Re: [PATCH v2 1/3] sched: Stop nohz stats when decayed

From: Vincent Guittot
Date: Thu Feb 08 2018 - 08:37:07 EST


On 8 February 2018 at 13:46, Valentin Schneider
<valentin.schneider@xxxxxxx> wrote:
> On 02/06/2018 07:23 PM, Vincent Guittot wrote:
>> [...]
>> @@ -7826,8 +7842,8 @@ static inline void update_sg_lb_stats(struct lb_env *env,
>> for_each_cpu_and(i, sched_group_span(group), env->cpus) {
>> struct rq *rq = cpu_rq(i);
>>
>> - if (env->flags & LBF_NOHZ_STATS)
>> - update_nohz_stats(rq);
>> + if ((env->flags & LBF_NOHZ_STATS) && update_nohz_stats(rq))
>> + env->flags |= LBF_NOHZ_AGAIN;
>>
>> /* Bias balancing toward cpus of our domain */
>> if (local_group)
>> @@ -7979,18 +7995,15 @@ static inline void update_sd_lb_stats(struct lb_env *env, struct sd_lb_stats *sd
>> struct sg_lb_stats *local = &sds->local_stat;
>> struct sg_lb_stats tmp_sgs;
>> int load_idx, prefer_sibling = 0;
>> + int has_blocked = READ_ONCE(nohz.has_blocked);
>> bool overload = false;
>>
>> if (child && child->flags & SD_PREFER_SIBLING)
>> prefer_sibling = 1;
>>
>> #ifdef CONFIG_NO_HZ_COMMON
>> - if (env->idle == CPU_NEWLY_IDLE) {
>> + if (env->idle == CPU_NEWLY_IDLE && has_blocked)
>> env->flags |= LBF_NOHZ_STATS;
>> -
>> - if (cpumask_subset(nohz.idle_cpus_mask, sched_domain_span(env->sd)))
>> - nohz.next_stats = jiffies + msecs_to_jiffies(LOAD_AVG_PERIOD);
>> - }
>> #endif
>>
>> load_idx = get_sd_load_idx(env->sd, env->idle);
>> @@ -8046,6 +8059,15 @@ static inline void update_sd_lb_stats(struct lb_env *env, struct sd_lb_stats *sd
>> sg = sg->next;
>> } while (sg != env->sd->groups);
>>
>> +#ifdef CONFIG_NO_HZ_COMMON
>> + if ((env->flags & LBF_NOHZ_AGAIN) &&
>> + cpumask_subset(nohz.idle_cpus_mask, sched_domain_span(env->sd))) {
>> +
>> + WRITE_ONCE(nohz.next_blocked,
>> + jiffies + msecs_to_jiffies(LOAD_AVG_PERIOD));
>
> Here we push the stats update forward if we visited all the nohz CPUs but they
> still have blocked load. IMO we should also clear the nohz.has_blocked flag
> if we visited all the nohz CPUs and none had blocked load left.
>
> If we don't do that, we could very well have cleared all of the nohz blocked
> load in idle_balance and successfully pulled a task, but the flag isn't
> cleared so we'll end up doing a _nohz_idle_balance() later on for nothing.
>
>
> As I said in a previous comment, we also have this problem with periodic
> load balance: if a CPU goes nohz (nohz.has_blocked is raised) but wakes up,
> e.g. before the next nohz.next_blocked, we should stop kicking ILBs
>
> Now I'd need to test this, but I think it can actually get worse: if that
> CPU keeps generating blocked load after this short idle period, no matter
> how many _nohz_idle_balance() we go through we will never reach a point
> where nohz.has_blocked gets cleared, and we'll keep kicking those ILBs to
> update blocked load that already gets updated in the periodic balance.
>
> I think that's where a nohz blocked load cpumask can also help: on top of
> skipping nohz CPUs that don't need an update, we can stop the whole remote
> update machinery when the last nohz cpu with blocked load wakes up, or say
> when it goes through its first periodic balance.

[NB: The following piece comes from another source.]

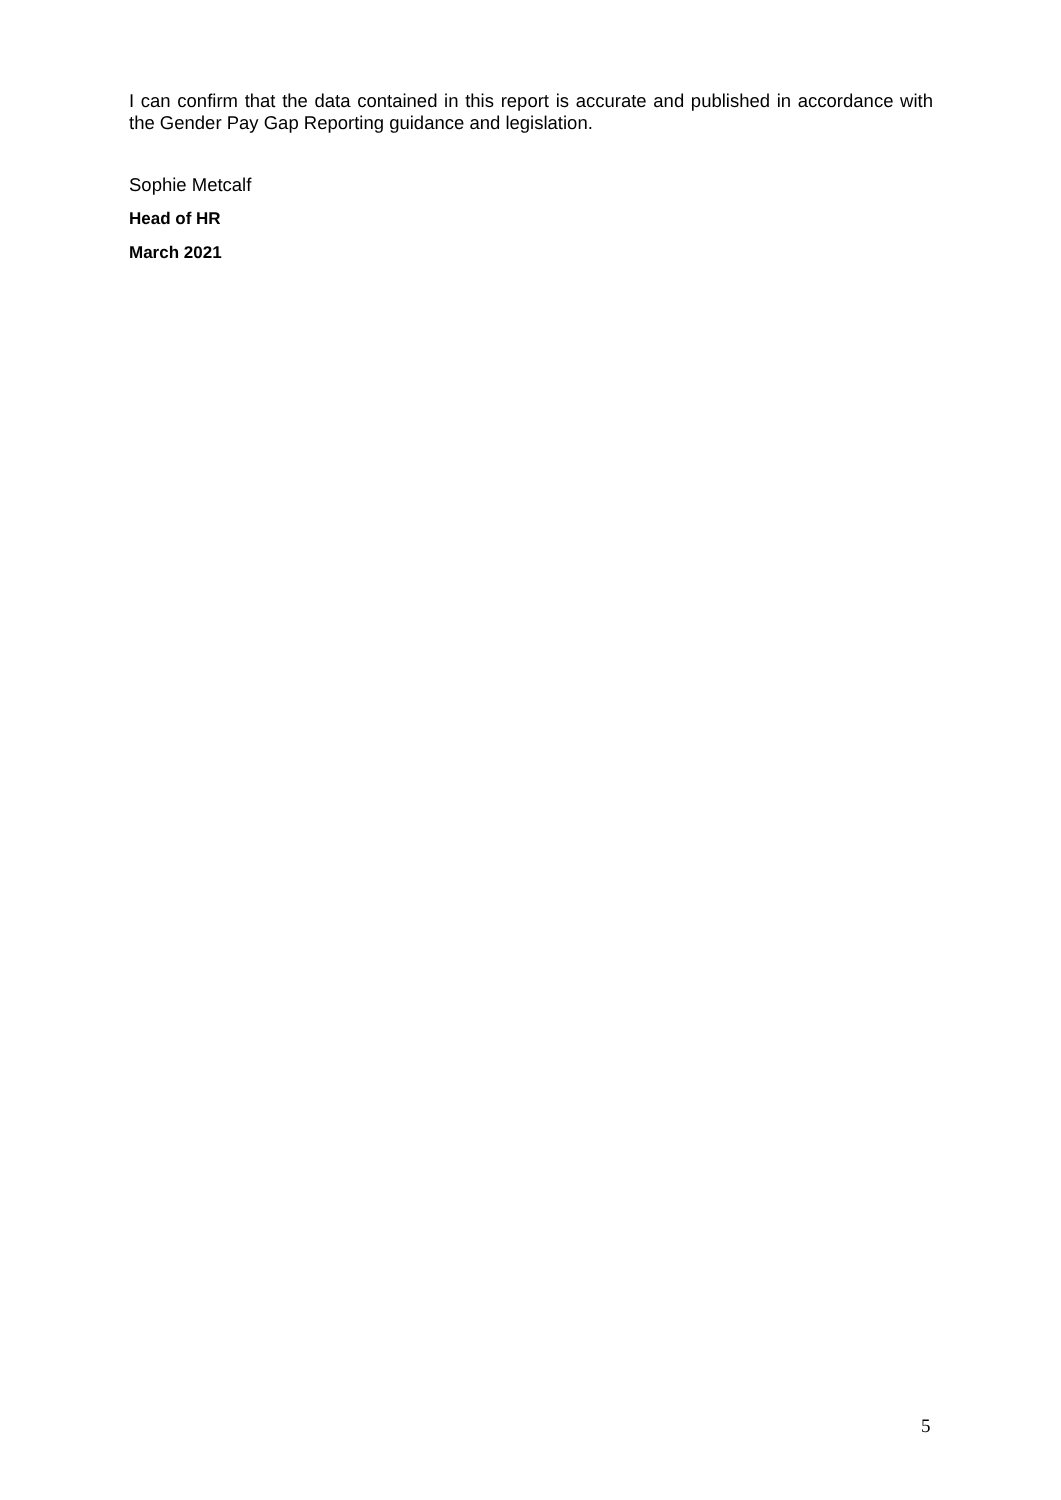I can confirm that the data contained in this report is accurate and published in accordance with the Gender Pay Gap Reporting guidance and legislation.
Sophie Metcalf
Head of HR
March 2021
5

The main question is : Do we want to remove all useless kicks to ilb
or useless calls to _nohz_idle_balance at the cost of adding more
latency in the idle/wakeup path because of the additional atomic
operations to keep track of which CPUs are idle, tickless with blocked
load or do we accept to kick ilb or call _nohz_idle_balance uselessly
from time to time for some use cases

I agree with you that there are some useless calls with the proposal
which can be removed with additional checks, variables and cpumask
manipulation. Which use case will benefits from these additional
checks and does it worth ?

Vincent

>
>> + }
>> +#endif
>> +
>